▶ [REQUIRED WORK]
All of the data should be repeated exactly; pictures are not part of the copy.

DATA: Begin

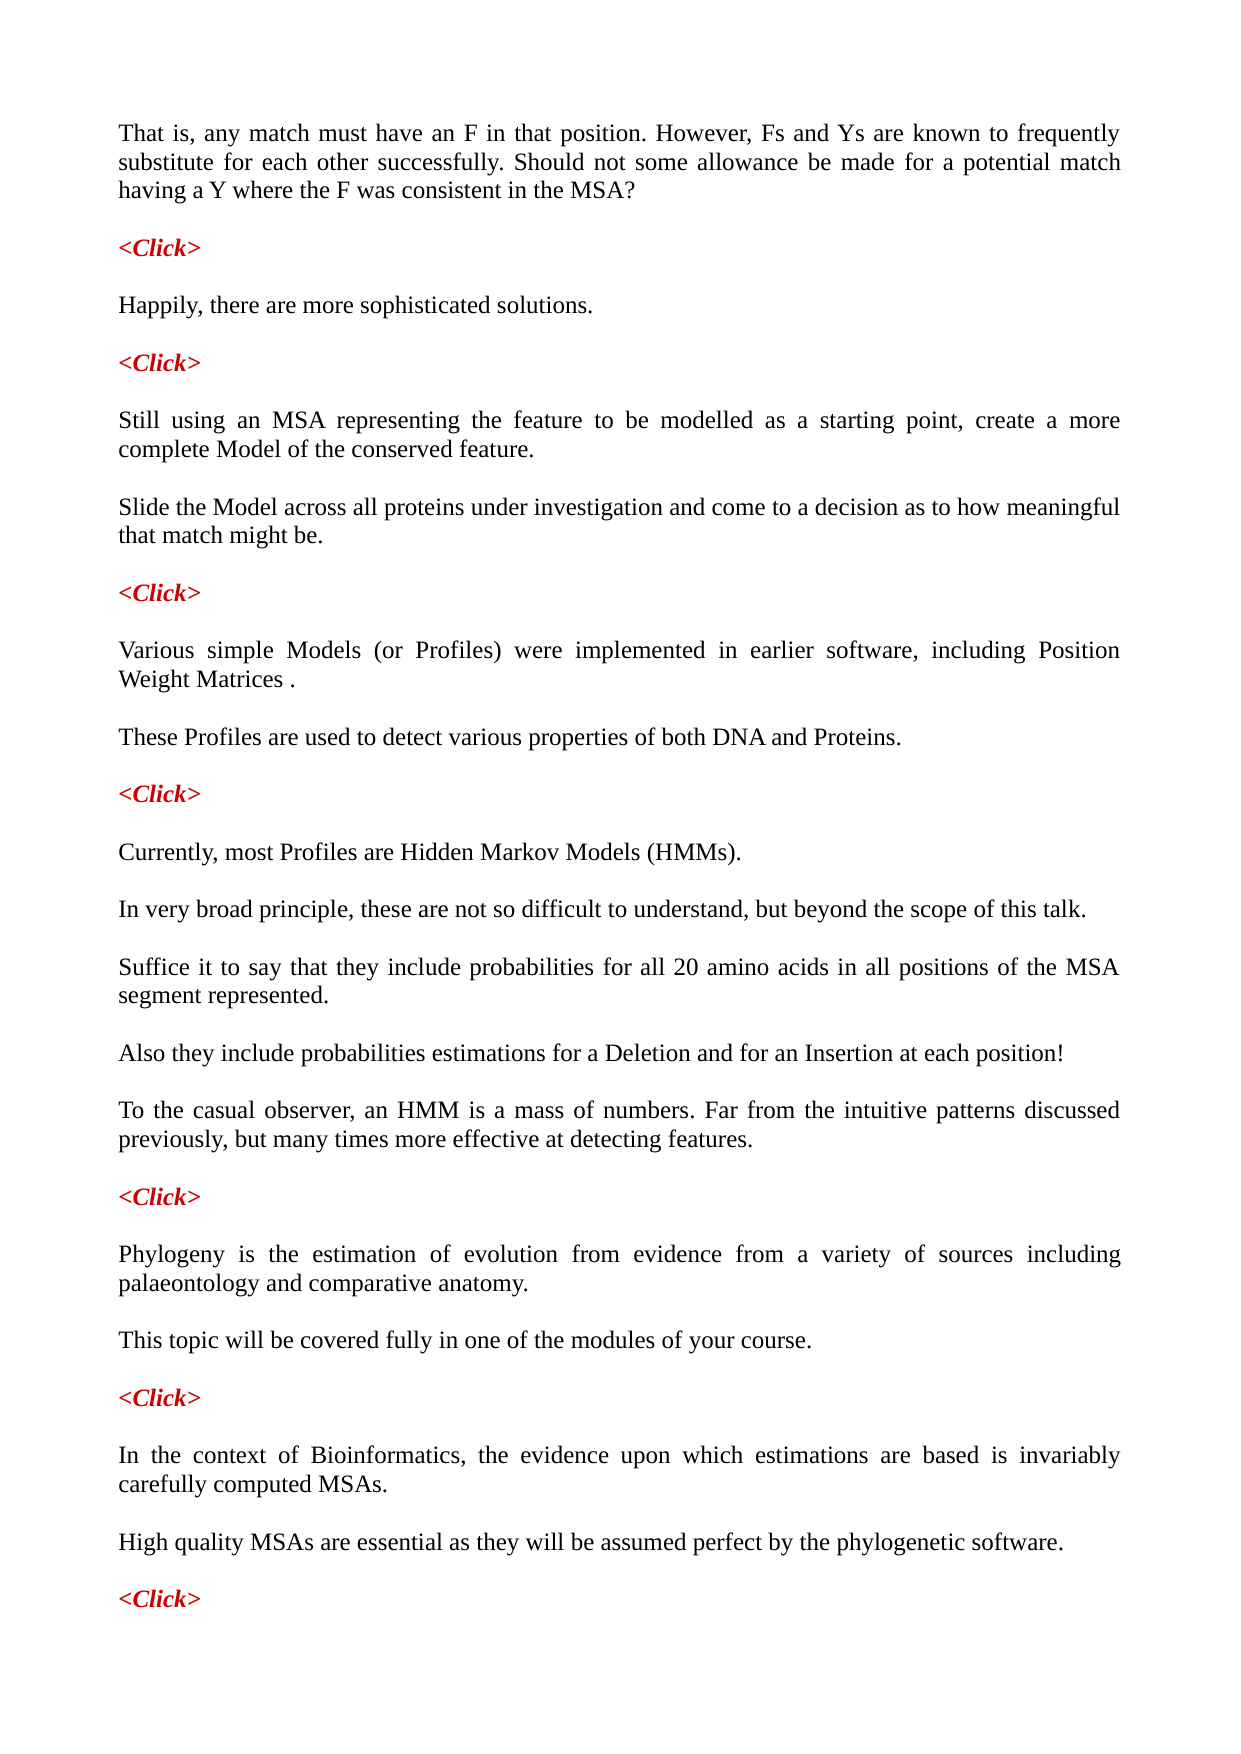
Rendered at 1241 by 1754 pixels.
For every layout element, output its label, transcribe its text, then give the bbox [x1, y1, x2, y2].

text Slide the Model across all proteins under investigation and come to a decision as to how meaningful that match might be. [118, 492, 1122, 549]
text <Click> [118, 779, 1122, 808]
text In the context of Bioinformatics, the evidence upon which estimations are based is invariably carefully computed MSAs. [118, 1441, 1122, 1498]
text Currently, most Profiles are Hidden Markov Models (HMMs). [118, 837, 1122, 866]
text This topic will be covered fully in one of the modules of your course. [118, 1326, 1122, 1354]
text These Profiles are used to detect various properties of both DNA and Proteins. [118, 722, 1122, 751]
text Also they include probabilities estimations for a Deletion and for an Insertion at each position! [118, 1038, 1122, 1067]
text High quality MSAs are essential as they will be assumed perfect by the phylogenetic software. [118, 1527, 1122, 1556]
text <Click> [118, 578, 1122, 607]
text Phylogeny is the estimation of evolution from evidence from a variety of sources including palaeontology and comparative anatomy. [118, 1239, 1122, 1297]
text <Click> [118, 1383, 1122, 1412]
text <Click> [118, 233, 1122, 262]
text <Click> [118, 1584, 1122, 1613]
text That is, any match must have an F in that position. However, Fs and Ys are known to frequently substitute for each other successfully. Should not some allowance be made for a potential match having a Y where the F was consistent in the MSA? [118, 118, 1122, 204]
text To the casual observer, an HMM is a mass of numbers. Far from the intuitive patterns discussed previously, but many times more effective at detecting features. [118, 1096, 1122, 1153]
text <Click> [118, 1182, 1122, 1211]
text <Click> [118, 348, 1122, 377]
text In very broad principle, these are not so difficult to understand, but beyond the scope of this talk. [118, 894, 1122, 923]
text Suffice it to say that they include probabilities for all 20 amino acids in all positions of the MSA segment represented. [118, 952, 1122, 1009]
text Still using an MSA representing the feature to be modelled as a starting point, create a more complete Model of the conserved feature. [118, 406, 1122, 463]
text Happily, there are more sophisticated solutions. [118, 291, 1122, 319]
text Various simple Models (or Profiles) were implemented in earlier software, including Position Weight Matrices . [118, 636, 1122, 693]
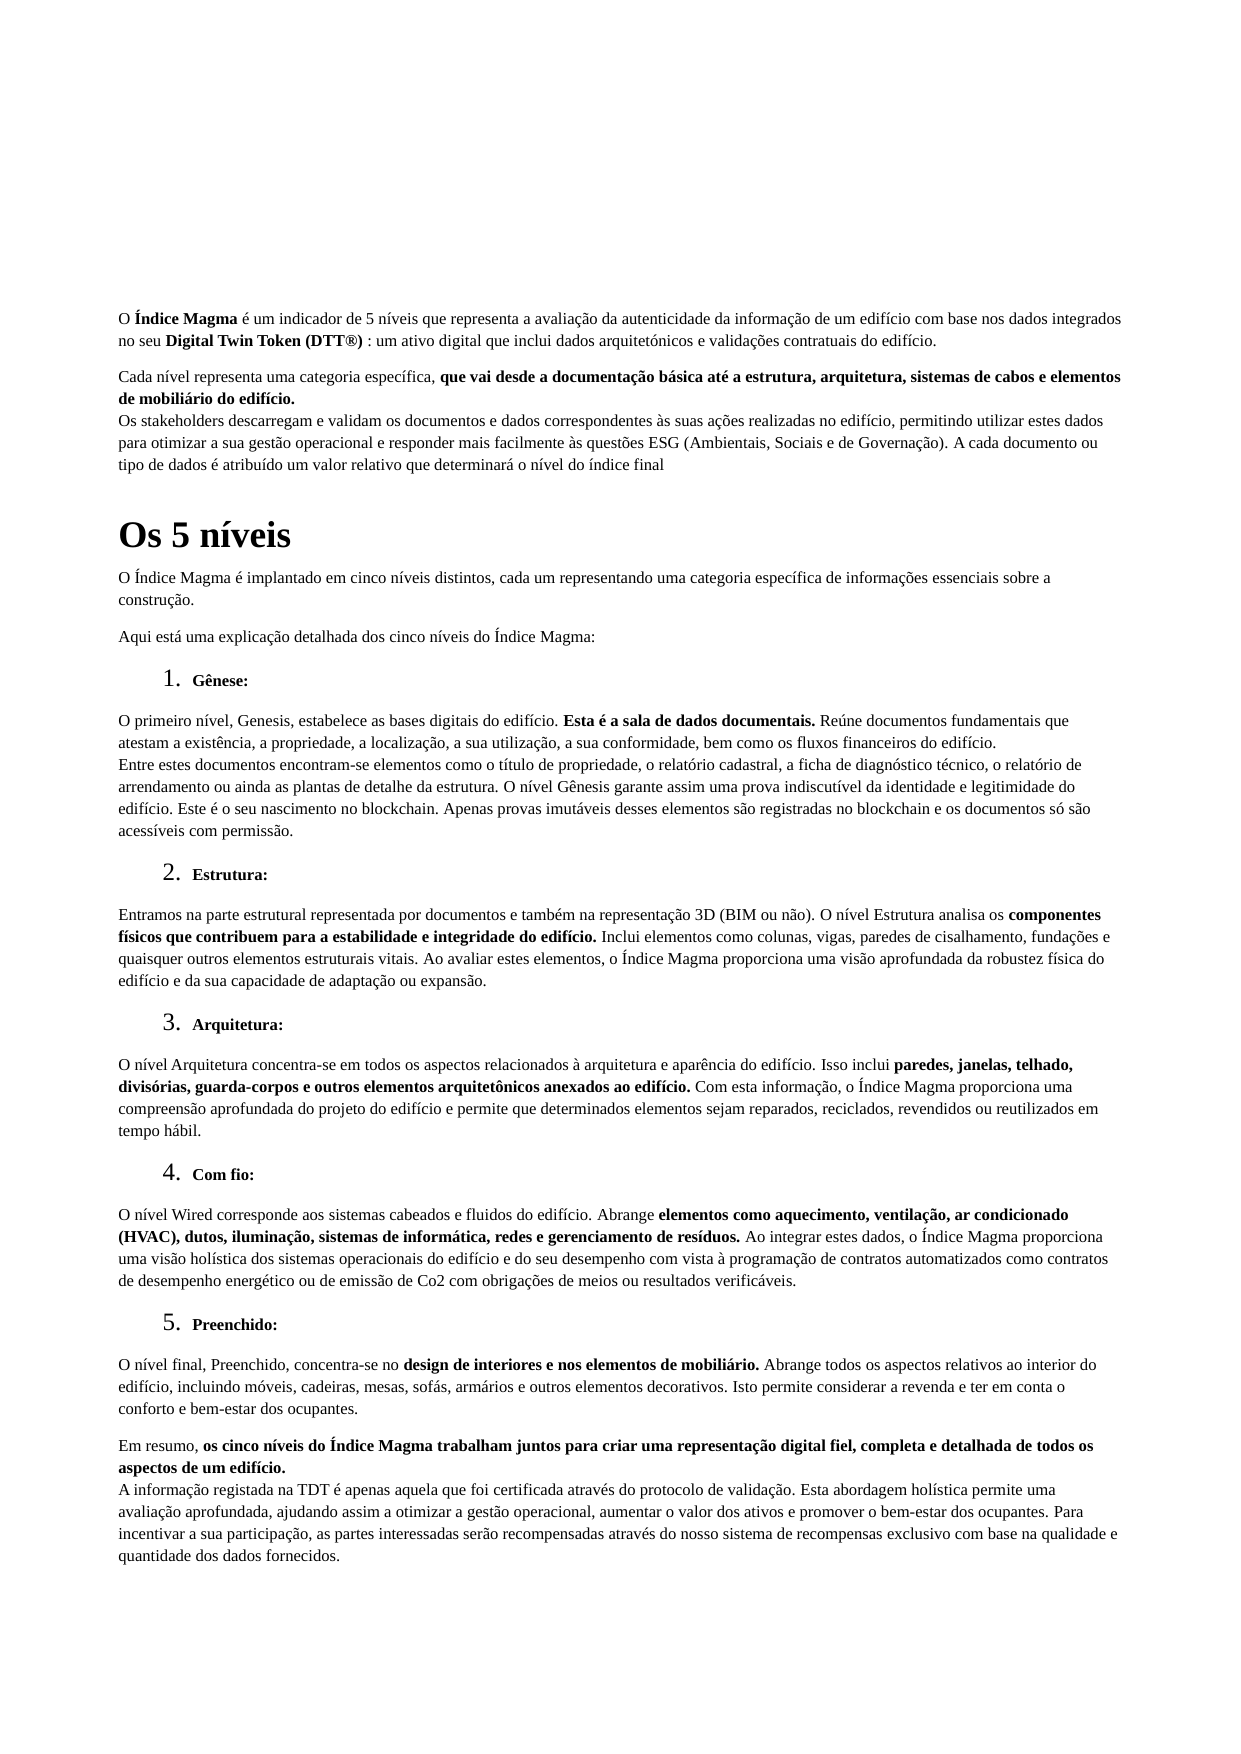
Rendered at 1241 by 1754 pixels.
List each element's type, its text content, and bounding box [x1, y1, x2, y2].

DATA: End

▶ [TASK OUTPUT]
Rendered at 1241 by 1754 pixels.
For every layout element, output its label, transcribe its text, then give the bbox [x1, y1, x2, y2].

text Slide the Model across all proteins under investigation and come to a decision as to how meaningful that match might be. [118, 492, 1122, 549]
text <Click> [118, 779, 1122, 808]
text In the context of Bioinformatics, the evidence upon which estimations are based is invariably carefully computed MSAs. [118, 1441, 1122, 1498]
text Currently, most Profiles are Hidden Markov Models (HMMs). [118, 837, 1122, 866]
text This topic will be covered fully in one of the modules of your course. [118, 1326, 1122, 1354]
text These Profiles are used to detect various properties of both DNA and Proteins. [118, 722, 1122, 751]
text Also they include probabilities estimations for a Deletion and for an Insertion at each position! [118, 1038, 1122, 1067]
text High quality MSAs are essential as they will be assumed perfect by the phylogenetic software. [118, 1527, 1122, 1556]
text <Click> [118, 578, 1122, 607]
text Phylogeny is the estimation of evolution from evidence from a variety of sources including palaeontology and comparative anatomy. [118, 1239, 1122, 1297]
text <Click> [118, 1383, 1122, 1412]
text <Click> [118, 233, 1122, 262]
text <Click> [118, 1584, 1122, 1613]
text That is, any match must have an F in that position. However, Fs and Ys are known to frequently substitute for each other successfully. Should not some allowance be made for a potential match having a Y where the F was consistent in the MSA? [118, 118, 1122, 204]
text To the casual observer, an HMM is a mass of numbers. Far from the intuitive patterns discussed previously, but many times more effective at detecting features. [118, 1096, 1122, 1153]
text <Click> [118, 1182, 1122, 1211]
text <Click> [118, 348, 1122, 377]
text In very broad principle, these are not so difficult to understand, but beyond the scope of this talk. [118, 894, 1122, 923]
text Suffice it to say that they include probabilities for all 20 amino acids in all positions of the MSA segment represented. [118, 952, 1122, 1009]
text Still using an MSA representing the feature to be modelled as a starting point, create a more complete Model of the conserved feature. [118, 406, 1122, 463]
text Happily, there are more sophisticated solutions. [118, 291, 1122, 319]
text Various simple Models (or Profiles) were implemented in earlier software, including Position Weight Matrices . [118, 636, 1122, 693]
Rendered at 1241 by 1754 pixels.
List each element's type, its text content, and bounding box [x1, y1, x2, y2].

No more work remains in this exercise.